Activity 1> Update the entries from their start down through the line containing "ved udmundingen af" by replacing "Frankrig" with "France", and write those lines out again with everything else unchanged.

Supplied passage>
>>

This code will load a more comprehensive Perl mode (it even includes access to the perl debugger where you can step through code line-by-line!). If you don't like the defaults, you can change them:

(add-hook 'cperl-mode-hook 'n-cperl-mode-hook t)
(defun n-cperl-mode-hook ()
  (setq cperl-indent-level 4)
  (setq cperl-continued-statement-offset 0)
  (setq cperl-extra-newline-before-brace t)
  (set-face-background 'cperl-array-face "wheat")
  (set-face-background 'cperl-hash-face "wheat")
  )

If you want to automatically have font coloring turned on, you can add the following to your .emacs file:

(cond ((fboundp 'global-font-lock-mode)
       ;; Customize face attributes
       (setq font-lock-face-attributes
             ;; Symbol-for-Face Foreground Background Bold Italic Underline
             '((font-lock-comment-face       "DarkGreen")
               (font-lock-string-face        "Sienna")
               (font-lock-keyword-face       "RoyalBlue")
               (font-lock-function-name-face "Blue")
               (font-lock-variable-name-face "Black")
               (font-lock-type-face          "Black")
               (font-lock-reference-face     "Purple")
               ))
       ;; Load the font-lock package.
       (require 'font-lock)
       ;; Maximum colors
       (setq font-lock-maximum-decoration t)
       ;; Turn on font-lock in all modes that support it
       (global-font-lock-mode t)))


Part III - Working with Perl scripts

Background: I handed out some documents on basic Perl constructs that were very similar to an on-line tutorial. Do the exercises on the following tutorial pages:

  1. (optional) If you don't know how to run a perl program as a script try this: Basic Perl
    Make sure that you "use strict;" as mentioned in the handout.
  2. File Handling
    Make sure you've read about arrays and files, then copy the cat program and try the exercise at the bottom of the page. Follow the exercises through control structures and conditionals.
  3. Regular expressions
    Do the exercise at the bottom. It will build on your cat program.
  4. (optional - more advanced) Substitution and translation
    Do the exercise on the page.

<<

Raw data>
>>

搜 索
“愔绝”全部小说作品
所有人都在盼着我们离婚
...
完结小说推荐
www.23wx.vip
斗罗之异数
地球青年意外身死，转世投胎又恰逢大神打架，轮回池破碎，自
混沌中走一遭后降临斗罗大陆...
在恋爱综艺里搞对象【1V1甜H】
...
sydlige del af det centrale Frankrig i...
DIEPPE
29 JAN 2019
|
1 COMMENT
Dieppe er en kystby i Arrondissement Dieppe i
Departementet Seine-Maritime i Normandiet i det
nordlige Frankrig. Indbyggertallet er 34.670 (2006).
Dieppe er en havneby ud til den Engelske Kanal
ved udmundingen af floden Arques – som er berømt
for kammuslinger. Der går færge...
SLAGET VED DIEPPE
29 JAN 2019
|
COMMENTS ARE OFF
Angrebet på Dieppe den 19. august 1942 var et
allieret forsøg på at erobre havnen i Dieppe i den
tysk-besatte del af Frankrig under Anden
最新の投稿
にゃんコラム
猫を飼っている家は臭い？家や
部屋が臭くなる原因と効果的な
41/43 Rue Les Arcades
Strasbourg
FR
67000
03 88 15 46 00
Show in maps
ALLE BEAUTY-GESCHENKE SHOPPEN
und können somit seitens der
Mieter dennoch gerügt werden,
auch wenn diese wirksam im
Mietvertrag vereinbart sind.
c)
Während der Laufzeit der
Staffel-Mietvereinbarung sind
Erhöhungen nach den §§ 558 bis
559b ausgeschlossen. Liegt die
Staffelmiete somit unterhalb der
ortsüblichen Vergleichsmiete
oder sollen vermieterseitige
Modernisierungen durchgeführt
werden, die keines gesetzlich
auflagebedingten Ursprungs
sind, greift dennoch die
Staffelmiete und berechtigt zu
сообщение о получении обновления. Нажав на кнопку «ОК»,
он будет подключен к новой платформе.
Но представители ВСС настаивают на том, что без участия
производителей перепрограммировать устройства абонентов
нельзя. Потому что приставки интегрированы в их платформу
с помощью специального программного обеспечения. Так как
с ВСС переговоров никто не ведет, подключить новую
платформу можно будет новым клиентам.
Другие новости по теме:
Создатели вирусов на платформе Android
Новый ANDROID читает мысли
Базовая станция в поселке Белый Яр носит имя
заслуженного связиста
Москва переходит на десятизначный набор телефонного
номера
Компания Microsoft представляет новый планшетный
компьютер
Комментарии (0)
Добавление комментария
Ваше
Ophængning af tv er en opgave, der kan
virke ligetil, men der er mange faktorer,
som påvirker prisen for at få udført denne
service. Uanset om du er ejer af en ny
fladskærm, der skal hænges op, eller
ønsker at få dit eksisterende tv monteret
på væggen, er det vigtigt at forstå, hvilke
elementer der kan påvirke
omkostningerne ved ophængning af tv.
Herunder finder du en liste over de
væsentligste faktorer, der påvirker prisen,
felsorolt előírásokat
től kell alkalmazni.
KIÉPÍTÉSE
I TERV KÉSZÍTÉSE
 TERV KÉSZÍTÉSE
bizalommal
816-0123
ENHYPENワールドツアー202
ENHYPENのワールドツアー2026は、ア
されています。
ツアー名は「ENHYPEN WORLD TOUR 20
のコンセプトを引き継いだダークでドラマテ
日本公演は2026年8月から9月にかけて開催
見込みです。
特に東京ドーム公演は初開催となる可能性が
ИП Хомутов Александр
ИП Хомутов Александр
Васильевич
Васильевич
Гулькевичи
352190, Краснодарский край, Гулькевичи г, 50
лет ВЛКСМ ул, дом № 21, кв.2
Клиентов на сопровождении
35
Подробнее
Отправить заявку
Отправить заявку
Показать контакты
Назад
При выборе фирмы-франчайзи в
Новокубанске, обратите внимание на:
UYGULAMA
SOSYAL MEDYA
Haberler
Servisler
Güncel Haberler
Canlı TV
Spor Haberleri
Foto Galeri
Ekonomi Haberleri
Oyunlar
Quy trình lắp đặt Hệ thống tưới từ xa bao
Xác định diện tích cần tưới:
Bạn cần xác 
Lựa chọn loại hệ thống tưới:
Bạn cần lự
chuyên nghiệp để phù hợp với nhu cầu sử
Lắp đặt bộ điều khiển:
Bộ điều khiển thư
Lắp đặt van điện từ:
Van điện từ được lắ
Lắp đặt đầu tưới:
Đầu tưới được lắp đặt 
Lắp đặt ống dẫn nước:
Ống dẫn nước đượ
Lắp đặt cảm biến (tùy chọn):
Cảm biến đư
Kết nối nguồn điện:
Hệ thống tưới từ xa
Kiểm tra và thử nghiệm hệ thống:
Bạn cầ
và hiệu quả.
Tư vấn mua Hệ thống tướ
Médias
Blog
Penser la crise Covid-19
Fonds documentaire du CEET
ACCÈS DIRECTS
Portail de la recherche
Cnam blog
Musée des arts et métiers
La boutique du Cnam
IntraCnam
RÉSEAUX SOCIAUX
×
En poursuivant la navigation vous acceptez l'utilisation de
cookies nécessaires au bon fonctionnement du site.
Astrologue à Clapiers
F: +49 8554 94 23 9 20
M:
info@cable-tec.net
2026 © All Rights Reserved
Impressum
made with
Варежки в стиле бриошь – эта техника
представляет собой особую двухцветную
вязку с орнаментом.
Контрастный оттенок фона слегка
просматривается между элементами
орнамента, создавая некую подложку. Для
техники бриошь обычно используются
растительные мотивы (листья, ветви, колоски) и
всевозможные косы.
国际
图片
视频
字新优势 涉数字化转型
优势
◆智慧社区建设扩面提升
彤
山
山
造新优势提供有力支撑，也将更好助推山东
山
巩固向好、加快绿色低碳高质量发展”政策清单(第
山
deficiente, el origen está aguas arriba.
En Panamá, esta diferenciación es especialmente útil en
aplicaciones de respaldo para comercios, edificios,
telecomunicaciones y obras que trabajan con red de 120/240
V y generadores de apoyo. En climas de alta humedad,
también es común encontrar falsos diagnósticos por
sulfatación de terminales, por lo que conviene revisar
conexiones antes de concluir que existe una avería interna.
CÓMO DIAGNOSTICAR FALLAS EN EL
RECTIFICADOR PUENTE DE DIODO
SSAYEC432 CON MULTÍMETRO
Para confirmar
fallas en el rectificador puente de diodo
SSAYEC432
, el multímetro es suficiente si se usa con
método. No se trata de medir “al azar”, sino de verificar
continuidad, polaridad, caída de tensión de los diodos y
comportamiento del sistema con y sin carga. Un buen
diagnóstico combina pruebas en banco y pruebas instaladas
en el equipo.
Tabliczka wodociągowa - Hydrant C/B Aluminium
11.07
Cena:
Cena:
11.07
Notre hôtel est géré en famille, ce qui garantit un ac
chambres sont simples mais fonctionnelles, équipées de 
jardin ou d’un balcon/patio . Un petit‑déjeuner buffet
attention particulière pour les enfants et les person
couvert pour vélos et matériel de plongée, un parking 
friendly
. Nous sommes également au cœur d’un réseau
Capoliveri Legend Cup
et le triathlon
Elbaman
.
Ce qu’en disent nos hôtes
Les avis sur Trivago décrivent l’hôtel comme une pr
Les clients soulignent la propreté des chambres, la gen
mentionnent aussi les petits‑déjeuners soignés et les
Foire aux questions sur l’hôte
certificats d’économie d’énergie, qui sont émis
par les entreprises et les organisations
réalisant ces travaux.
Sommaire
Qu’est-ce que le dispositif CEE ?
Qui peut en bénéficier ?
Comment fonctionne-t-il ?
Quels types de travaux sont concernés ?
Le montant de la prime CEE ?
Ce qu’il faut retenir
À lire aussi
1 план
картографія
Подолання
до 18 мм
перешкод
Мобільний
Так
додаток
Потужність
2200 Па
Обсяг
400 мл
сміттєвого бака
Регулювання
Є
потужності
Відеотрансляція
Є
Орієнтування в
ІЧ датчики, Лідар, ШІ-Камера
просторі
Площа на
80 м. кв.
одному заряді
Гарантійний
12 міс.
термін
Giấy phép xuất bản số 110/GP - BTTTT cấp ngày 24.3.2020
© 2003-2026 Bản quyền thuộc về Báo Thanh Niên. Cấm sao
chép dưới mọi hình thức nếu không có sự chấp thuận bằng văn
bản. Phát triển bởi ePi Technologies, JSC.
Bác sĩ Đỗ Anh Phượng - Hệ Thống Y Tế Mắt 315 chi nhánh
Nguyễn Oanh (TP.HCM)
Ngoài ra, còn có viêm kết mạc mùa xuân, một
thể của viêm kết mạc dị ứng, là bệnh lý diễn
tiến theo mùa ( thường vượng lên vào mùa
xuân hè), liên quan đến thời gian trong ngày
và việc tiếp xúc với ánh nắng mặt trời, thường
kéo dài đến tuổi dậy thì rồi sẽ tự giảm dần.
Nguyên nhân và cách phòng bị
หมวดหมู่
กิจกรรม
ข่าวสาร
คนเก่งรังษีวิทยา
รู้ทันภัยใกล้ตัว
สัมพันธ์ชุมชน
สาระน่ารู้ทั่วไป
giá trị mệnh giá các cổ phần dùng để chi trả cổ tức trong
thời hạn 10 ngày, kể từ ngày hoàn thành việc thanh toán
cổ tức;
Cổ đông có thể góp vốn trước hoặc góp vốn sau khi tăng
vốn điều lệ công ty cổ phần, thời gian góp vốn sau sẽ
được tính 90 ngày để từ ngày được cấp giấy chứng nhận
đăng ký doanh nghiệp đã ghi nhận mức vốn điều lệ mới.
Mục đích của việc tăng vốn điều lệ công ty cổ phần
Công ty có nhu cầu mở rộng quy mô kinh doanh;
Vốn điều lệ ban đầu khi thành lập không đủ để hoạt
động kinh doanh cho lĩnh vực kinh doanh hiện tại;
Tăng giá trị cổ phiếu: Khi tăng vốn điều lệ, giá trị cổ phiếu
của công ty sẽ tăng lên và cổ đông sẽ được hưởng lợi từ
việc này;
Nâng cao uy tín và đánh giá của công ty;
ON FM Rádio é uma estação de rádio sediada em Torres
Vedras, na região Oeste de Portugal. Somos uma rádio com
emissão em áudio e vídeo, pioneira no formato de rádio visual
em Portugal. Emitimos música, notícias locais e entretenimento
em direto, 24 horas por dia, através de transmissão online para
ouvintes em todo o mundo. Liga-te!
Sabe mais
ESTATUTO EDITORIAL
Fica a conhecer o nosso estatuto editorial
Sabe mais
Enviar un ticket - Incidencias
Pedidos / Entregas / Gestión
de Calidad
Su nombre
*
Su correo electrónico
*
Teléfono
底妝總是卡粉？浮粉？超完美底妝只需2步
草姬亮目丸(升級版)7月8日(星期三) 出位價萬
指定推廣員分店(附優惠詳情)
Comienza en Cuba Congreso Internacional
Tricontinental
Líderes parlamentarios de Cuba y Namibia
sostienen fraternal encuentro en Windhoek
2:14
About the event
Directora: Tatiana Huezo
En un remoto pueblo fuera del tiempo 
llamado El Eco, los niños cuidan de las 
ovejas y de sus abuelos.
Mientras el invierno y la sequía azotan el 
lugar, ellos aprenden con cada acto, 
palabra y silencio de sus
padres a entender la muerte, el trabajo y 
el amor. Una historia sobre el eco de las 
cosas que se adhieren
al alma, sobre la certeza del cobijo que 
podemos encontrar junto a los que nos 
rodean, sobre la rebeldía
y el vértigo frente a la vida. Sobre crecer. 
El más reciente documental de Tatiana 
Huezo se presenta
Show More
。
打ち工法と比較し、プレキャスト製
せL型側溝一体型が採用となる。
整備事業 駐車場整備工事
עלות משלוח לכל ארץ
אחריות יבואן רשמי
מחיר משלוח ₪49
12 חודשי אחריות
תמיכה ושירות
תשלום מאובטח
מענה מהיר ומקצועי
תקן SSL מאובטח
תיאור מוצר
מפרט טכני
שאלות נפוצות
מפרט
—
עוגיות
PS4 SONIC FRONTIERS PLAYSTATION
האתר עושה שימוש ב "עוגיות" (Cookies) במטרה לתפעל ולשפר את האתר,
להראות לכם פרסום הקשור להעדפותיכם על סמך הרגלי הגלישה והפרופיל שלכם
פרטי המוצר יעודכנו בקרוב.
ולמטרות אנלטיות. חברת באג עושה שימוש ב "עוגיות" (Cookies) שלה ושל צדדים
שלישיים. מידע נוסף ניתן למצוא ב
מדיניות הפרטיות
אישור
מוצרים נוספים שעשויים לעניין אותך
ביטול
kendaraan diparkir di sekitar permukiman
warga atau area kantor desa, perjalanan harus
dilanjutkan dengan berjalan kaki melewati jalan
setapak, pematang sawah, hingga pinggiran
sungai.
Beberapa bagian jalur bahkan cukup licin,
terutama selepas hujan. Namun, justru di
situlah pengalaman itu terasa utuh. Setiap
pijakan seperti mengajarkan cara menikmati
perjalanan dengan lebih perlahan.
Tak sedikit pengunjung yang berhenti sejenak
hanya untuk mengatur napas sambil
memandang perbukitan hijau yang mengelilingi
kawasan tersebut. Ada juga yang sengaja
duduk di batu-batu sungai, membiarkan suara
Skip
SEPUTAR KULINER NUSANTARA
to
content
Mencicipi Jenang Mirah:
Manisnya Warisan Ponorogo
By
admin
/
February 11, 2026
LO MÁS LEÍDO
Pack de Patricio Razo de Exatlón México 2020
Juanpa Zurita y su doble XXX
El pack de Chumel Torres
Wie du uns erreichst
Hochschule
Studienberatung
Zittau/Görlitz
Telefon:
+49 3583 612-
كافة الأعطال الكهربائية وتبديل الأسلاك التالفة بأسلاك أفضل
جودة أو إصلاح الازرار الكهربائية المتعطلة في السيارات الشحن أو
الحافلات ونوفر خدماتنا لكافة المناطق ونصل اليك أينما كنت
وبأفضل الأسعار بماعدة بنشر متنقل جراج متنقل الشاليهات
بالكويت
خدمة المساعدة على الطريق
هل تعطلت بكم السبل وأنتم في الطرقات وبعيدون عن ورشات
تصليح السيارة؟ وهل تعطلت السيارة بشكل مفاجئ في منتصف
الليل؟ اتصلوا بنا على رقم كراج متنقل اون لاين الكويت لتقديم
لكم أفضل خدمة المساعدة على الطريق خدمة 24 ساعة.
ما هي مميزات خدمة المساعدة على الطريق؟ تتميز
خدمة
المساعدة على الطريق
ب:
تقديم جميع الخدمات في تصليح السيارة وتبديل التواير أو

<<

Activity 2> From the Perl and Emacs setup passage, reproduce everything from "Part III - Working" down to "on the page." word for word.

Written response 1>
搜 索
“愔绝”全部小说作品
所有人都在盼着我们离婚
...
完结小说推荐
www.23wx.vip
斗罗之异数
地球青年意外身死，转世投胎又恰逢大神打架，轮回池破碎，自
混沌中走一遭后降临斗罗大陆...
在恋爱综艺里搞对象【1V1甜H】
...
sydlige del af det centrale France i...
DIEPPE
29 JAN 2019
|
1 COMMENT
Dieppe er en kystby i Arrondissement Dieppe i
Departementet Seine-Maritime i Normandiet i det
nordlige France. Indbyggertallet er 34.670 (2006).
Dieppe er en havneby ud til den Engelske Kanal
ved udmundingen af floden Arques – som er berømt

Written response 2>
Part III - Working with Perl scripts

Background: I handed out some documents on basic Perl constructs that were very similar to an on-line tutorial. Do the exercises on the following tutorial pages:

  1. (optional) If you don't know how to run a perl program as a script try this: Basic Perl
    Make sure that you "use strict;" as mentioned in the handout.
  2. File Handling
    Make sure you've read about arrays and files, then copy the cat program and try the exercise at the bottom of the page. Follow the exercises through control structures and conditionals.
  3. Regular expressions
    Do the exercise at the bottom. It will build on your cat program.
  4. (optional - more advanced) Substitution and translation
    Do the exercise on the page.